1 tbsp olive oil, divided

1 lb ground turkey, ground chicken, or lean ground beef

1 small bell pepper, diced

1 small onion, diced

1 packet taco seasoning (~3 tbsp)

1 cup black beans, drained and rinsed (or pinto beans)

1 ¼ cup shredded cheddar cheese, divided

6 eggs

¾ cup salsa

Salt and black pepper, to taste

6 burrito-sized tortillas (whole wheat, spinach, sundried tomato, or low-carb)

Optional toppings: Fresh avocado or guacamole, Greek yogurt or sour cream, shredded lettuce, pico de gallo, diced tomato, jalapeños


Instructions

  1. Heat ½ tbsp olive oil in a large skillet over medium heat. Add diced onions and bell peppers, sautéing for 3–4 minutes until softened.
  2. Add the ground turkey (or chosen protein), breaking it apart with a spatula. Cook for 8–10 minutes until fully cooked.
  3. Stir in beans and taco seasoning, cooking 1–2 more minutes. Remove from heat and mix in ½ cup shredded cheese.
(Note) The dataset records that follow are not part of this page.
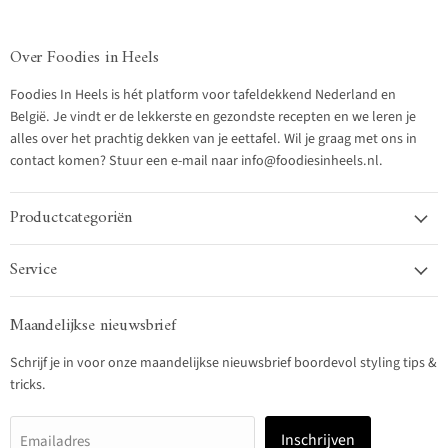
Over Foodies in Heels
Foodies In Heels is hét platform voor tafeldekkend Nederland en
België. Je vindt er de lekkerste en gezondste recepten en we leren je
alles over het prachtig dekken van je eettafel. Wil je graag met ons in
contact komen? Stuur een e-mail naar info@foodiesinheels.nl.
Productcategoriën
Service
Maandelijkse nieuwsbrief
Schrijf je in voor onze maandelijkse nieuwsbrief boordevol styling tips &
tricks.
Inschrijven
Emailadres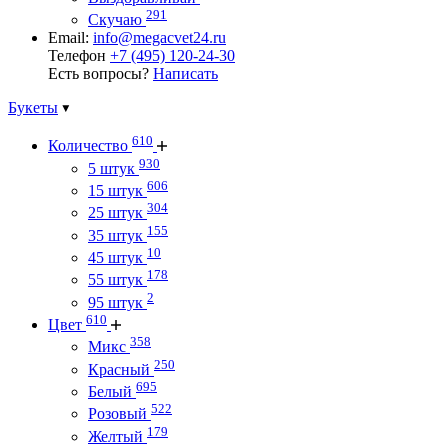
291
Скучаю
Email:
info@megacvet24.ru
Телефон
+7 (495) 120-24-30
Есть вопросы?
Написать
Букеты
610
Количество
930
5 штук
606
15 штук
304
25 штук
155
35 штук
10
45 штук
178
55 штук
2
95 штук
610
Цвет
358
Микс
250
Красный
695
Белый
522
Розовый
179
Желтый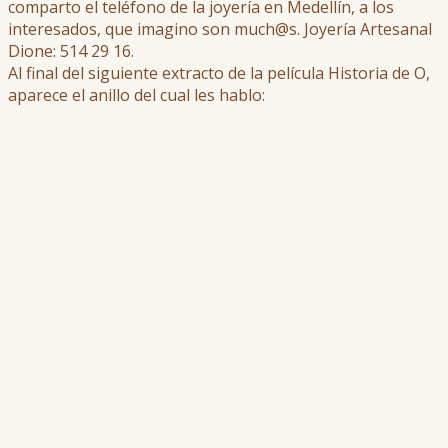
comparto el teléfono de la joyería en Medellín, a los
interesados, que imagino son much@s. Joyería Artesanal
Dione: 514 29 16.
Al final del siguiente extracto de la película Historia de O,
aparece el anillo del cual les hablo: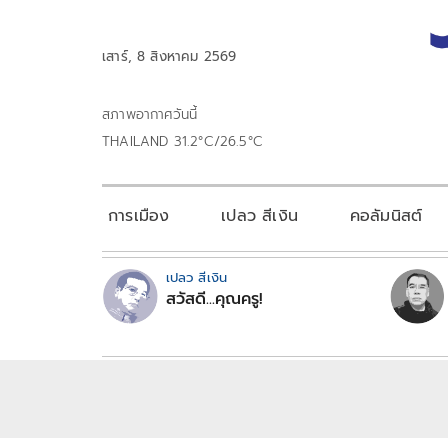
เสาร์, 8 สิงหาคม 2569
สภาพอากาศวันนี้
THAILAND 31.2°C/26.5°C
การเมือง
เปลว สีเงิน
คอลัมนิสต์
เปลว สีเงิน
สวัสดี...คุณครู!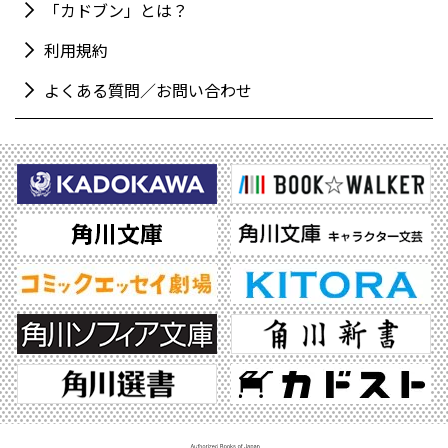
「カドブン」とは？
利用規約
よくある質問／お問い合わせ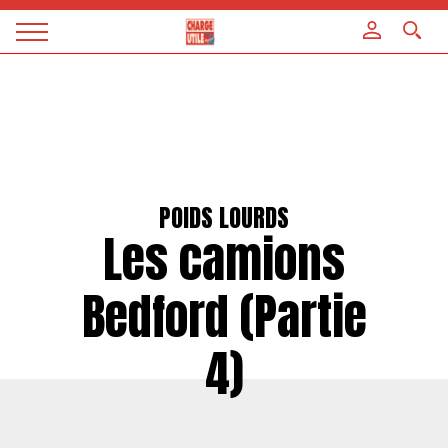
Panneau de gestion des cookies
Magazine
Charge
utile
POIDS LOURDS
Les camions
Bedford (Partie
4)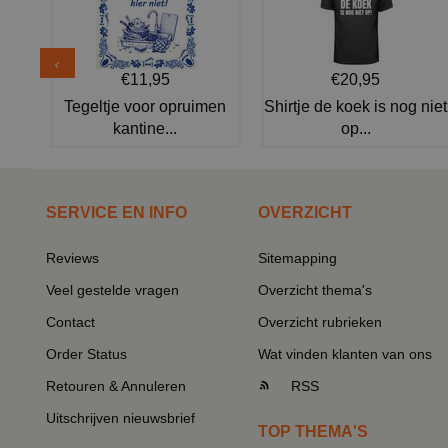
€11,95
€20,95
Tegeltje voor opruimen
Shirtje de koek is nog niet
kantine...
op...
SERVICE EN INFO
OVERZICHT
Reviews
Sitemapping
Veel gestelde vragen
Overzicht thema's
Contact
Overzicht rubrieken
Order Status
Wat vinden klanten van ons
Retouren & Annuleren
RSS
Uitschrijven nieuwsbrief
TOP THEMA'S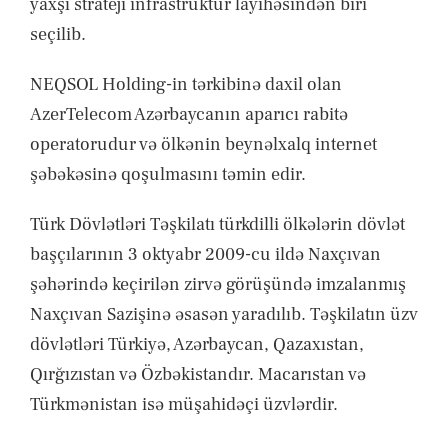
yaxşı strateji infrastruktur layihəsindən biri
seçilib.
NEQSOL Holding-in tərkibinə daxil olan
AzerTelecom Azərbaycanın aparıcı rabitə
operatorudur və ölkənin beynəlxalq internet
şəbəkəsinə qoşulmasını təmin edir.
Türk Dövlətləri Təşkilatı türkdilli ölkələrin dövlət
başçılarının 3 oktyabr 2009-cu ildə Naxçıvan
şəhərində keçirilən zirvə görüşündə imzalanmış
Naxçıvan Sazişinə əsasən yaradılıb. Təşkilatın üzv
dövlətləri Türkiyə, Azərbaycan, Qazaxıstan,
Qırğızıstan və Özbəkistandır. Macarıstan və
Türkmənistan isə müşahidəçi üzvlərdir.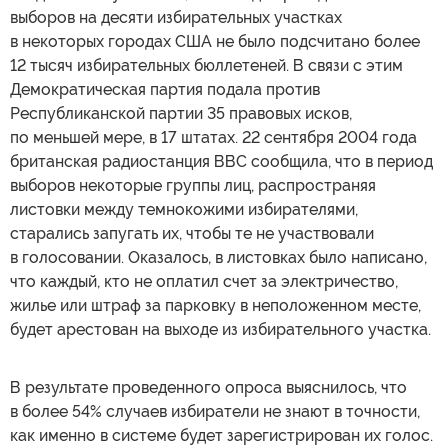
выборов на десяти избирательных участках
в некоторых городах США не было подсчитано более
12 тысяч избирательных бюллетеней. В связи с этим
Демократическая партия подала против
Республиканской партии 35 правовых исков,
по меньшей мере, в 17 штатах. 22 сентября 2004 года
британская радиостанция ВВС сообщила, что в период
выборов некоторые группы лиц, распространяя
листовки между темнокожими избирателями,
старались запугать их, чтобы те не участвовали
в голосовании. Оказалось, в листовках было написано,
что каждый, кто не оплатил счет за электричество,
жилье или штраф за парковку в неположенном месте,
будет арестован на выходе из избирательного участка.
В результате проведенного опроса выяснилось, что
в более 54% случаев избиратели не знают в точности,
как именно в системе будет зарегистрирован их голос.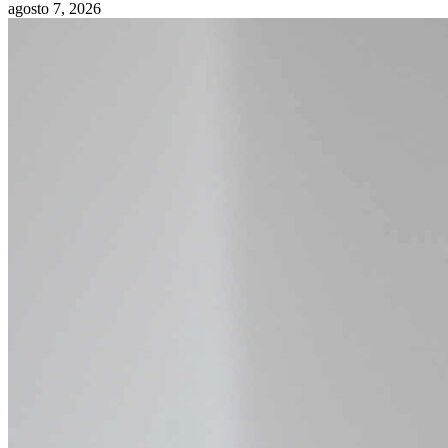
agosto 7, 2026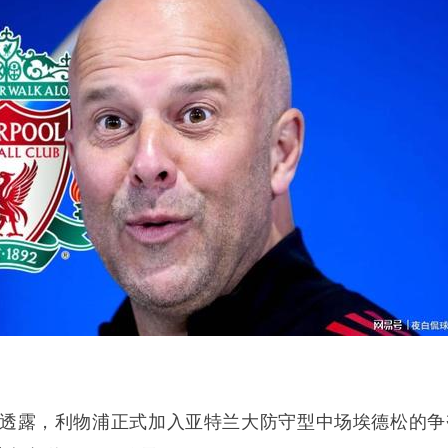
透露，利物浦正式加入亚特兰大防守型中场埃德松的争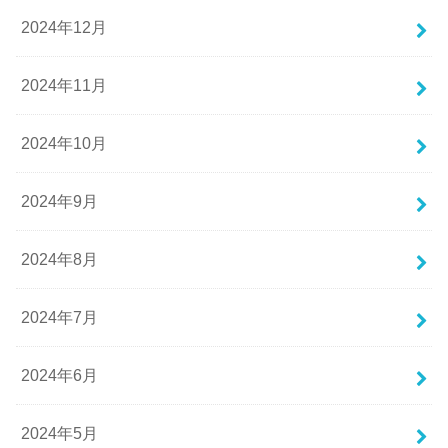
2024年12月
2024年11月
2024年10月
2024年9月
2024年8月
2024年7月
2024年6月
2024年5月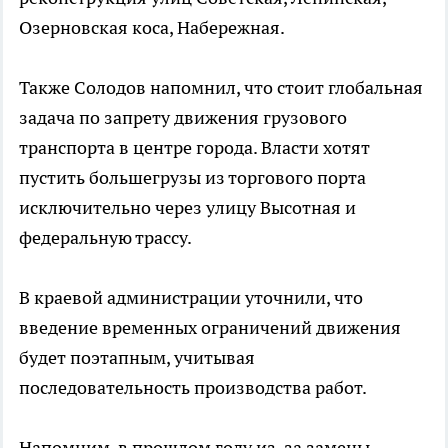
Озерновская коса, Набережная.
Также Солодов напомнил, что стоит глобальная
задача по запрету движения грузового
транспорта в центре города. Власти хотят
пустить большегрузы из торгового порта
исключительно через улицу Высотная и
федеральную трассу.
В краевой администрации уточнили, что
введение временных ограничений движения
будет поэтапным, учитывая
последовательность производства работ.
Напомним, в прошлом году из-за замены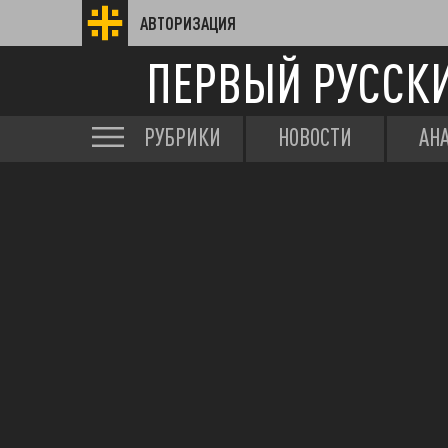
АВТОРИЗАЦИЯ
ПЕРВЫЙ РУССК
РУБРИКИ
НОВОСТИ
АН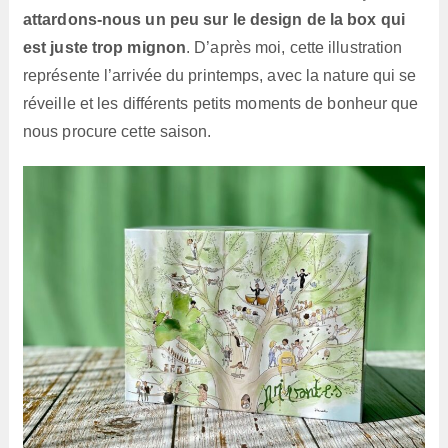
attardons-nous un peu sur le design de la box qui
est juste trop mignon
. D’après moi, cette illustration
représente l’arrivée du printemps, avec la nature qui se
réveille et les différents petits moments de bonheur que
nous procure cette saison.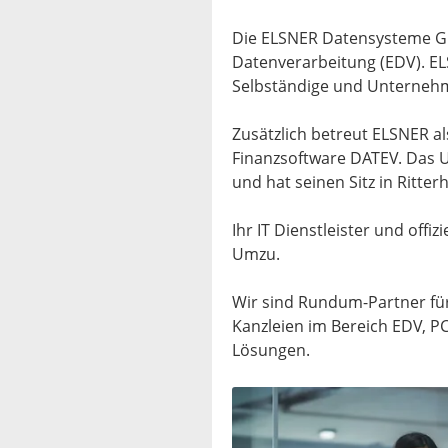
Die ELSNER Datensysteme Gmb
Datenverarbeitung (EDV). ELS
Selbständige und Unterneh
Zusätzlich betreut ELSNER a
Finanzsoftware DATEV. Das U
und hat seinen Sitz in Ritte
Ihr IT Dienstleister und of
Umzu.
Wir sind Rundum-Partner fü
Kanzleien im Bereich EDV, PC
Lösungen.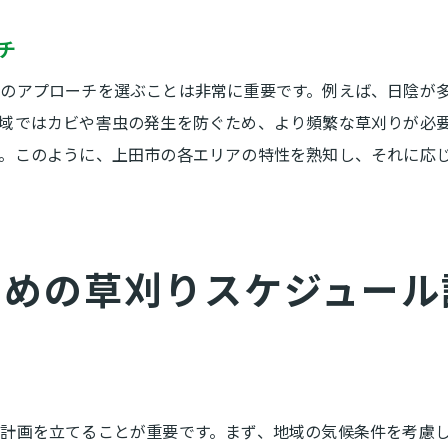
コミュニティでの共同草刈りの利点
チ
地域の絆を深める草刈りイベント
草刈り活動で地域環境を守る意識
のアプローチを選ぶことは非常に重要です。例えば、日陰が
草刈りを通じた地域の美観向上
域ではカビや害虫の発生を防ぐため、より頻繁な草刈りが必
。このように、上田市の各エリアの特性を熟知し、それに応
コミュニティと連携した草刈りの実施方法
上田市での草刈り成功例から学ぶ美観維持のヒント
成功事例に見る草刈りのポイント
上田市での草刈りのベストプラクティス
ための草刈りスケジュール
美しい景観を作るための草刈り戦略
草刈り後の美観維持方法
上田市での実践例から学ぶ効果的な草刈り
成功事例に学ぶ草刈りの改善点
計画を立てることが重要です。まず、地域の気候条件を考慮
季節ごとの草刈りが地域の自然環境に与える影響とは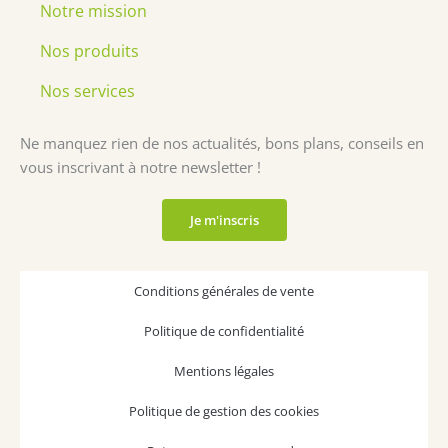
o
g
d
Notre mission
o
r
i
k
a
n
Nos produits
m
Nos services
Ne manquez rien de nos actualités, bons plans, conseils en
vous inscrivant à notre newsletter !
Je m'inscris
Conditions générales de vente
Politique de confidentialité
Mentions légales
Politique de gestion des cookies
Transfer mixture to a large bowl.
  4. Wipe out the skillet, return to medium heat with remaining ½ tbsp olive oil. Crack eggs into the skillet and scramble for 2–3 minutes until cooked through. Remove from heat.
  5. Assemble burritos: Place ¾ cup of the meat mixture in the center of each tortilla, top with 1 scrambled egg, 2 tbsp salsa, and remaining cheese. Add optional toppings as desired.
  6. Fold in the sides of the tortilla, then roll from the bottom over the filling, keeping edges tucked in tightly.

Notes

  • Swap protein: Ground chicken, lean beef, tofu, or plant-based crumbles work well.
  • Cheese options: Cheddar, Mexican blend, pepper jack, or taco-seasoned cheese.
  • Veggie add-ins: Spinach, kale, mushrooms, or zucchini can be sautéed with beans and protein.
  • Adjust spice: Use mild, medium, or spicy salsa or taco seasoning. Add hot sauce or chili flakes for extra heat.
  • Breakfast bowls: Skip tortillas and serve over hashbrowns or roasted potatoes for a low-carb version.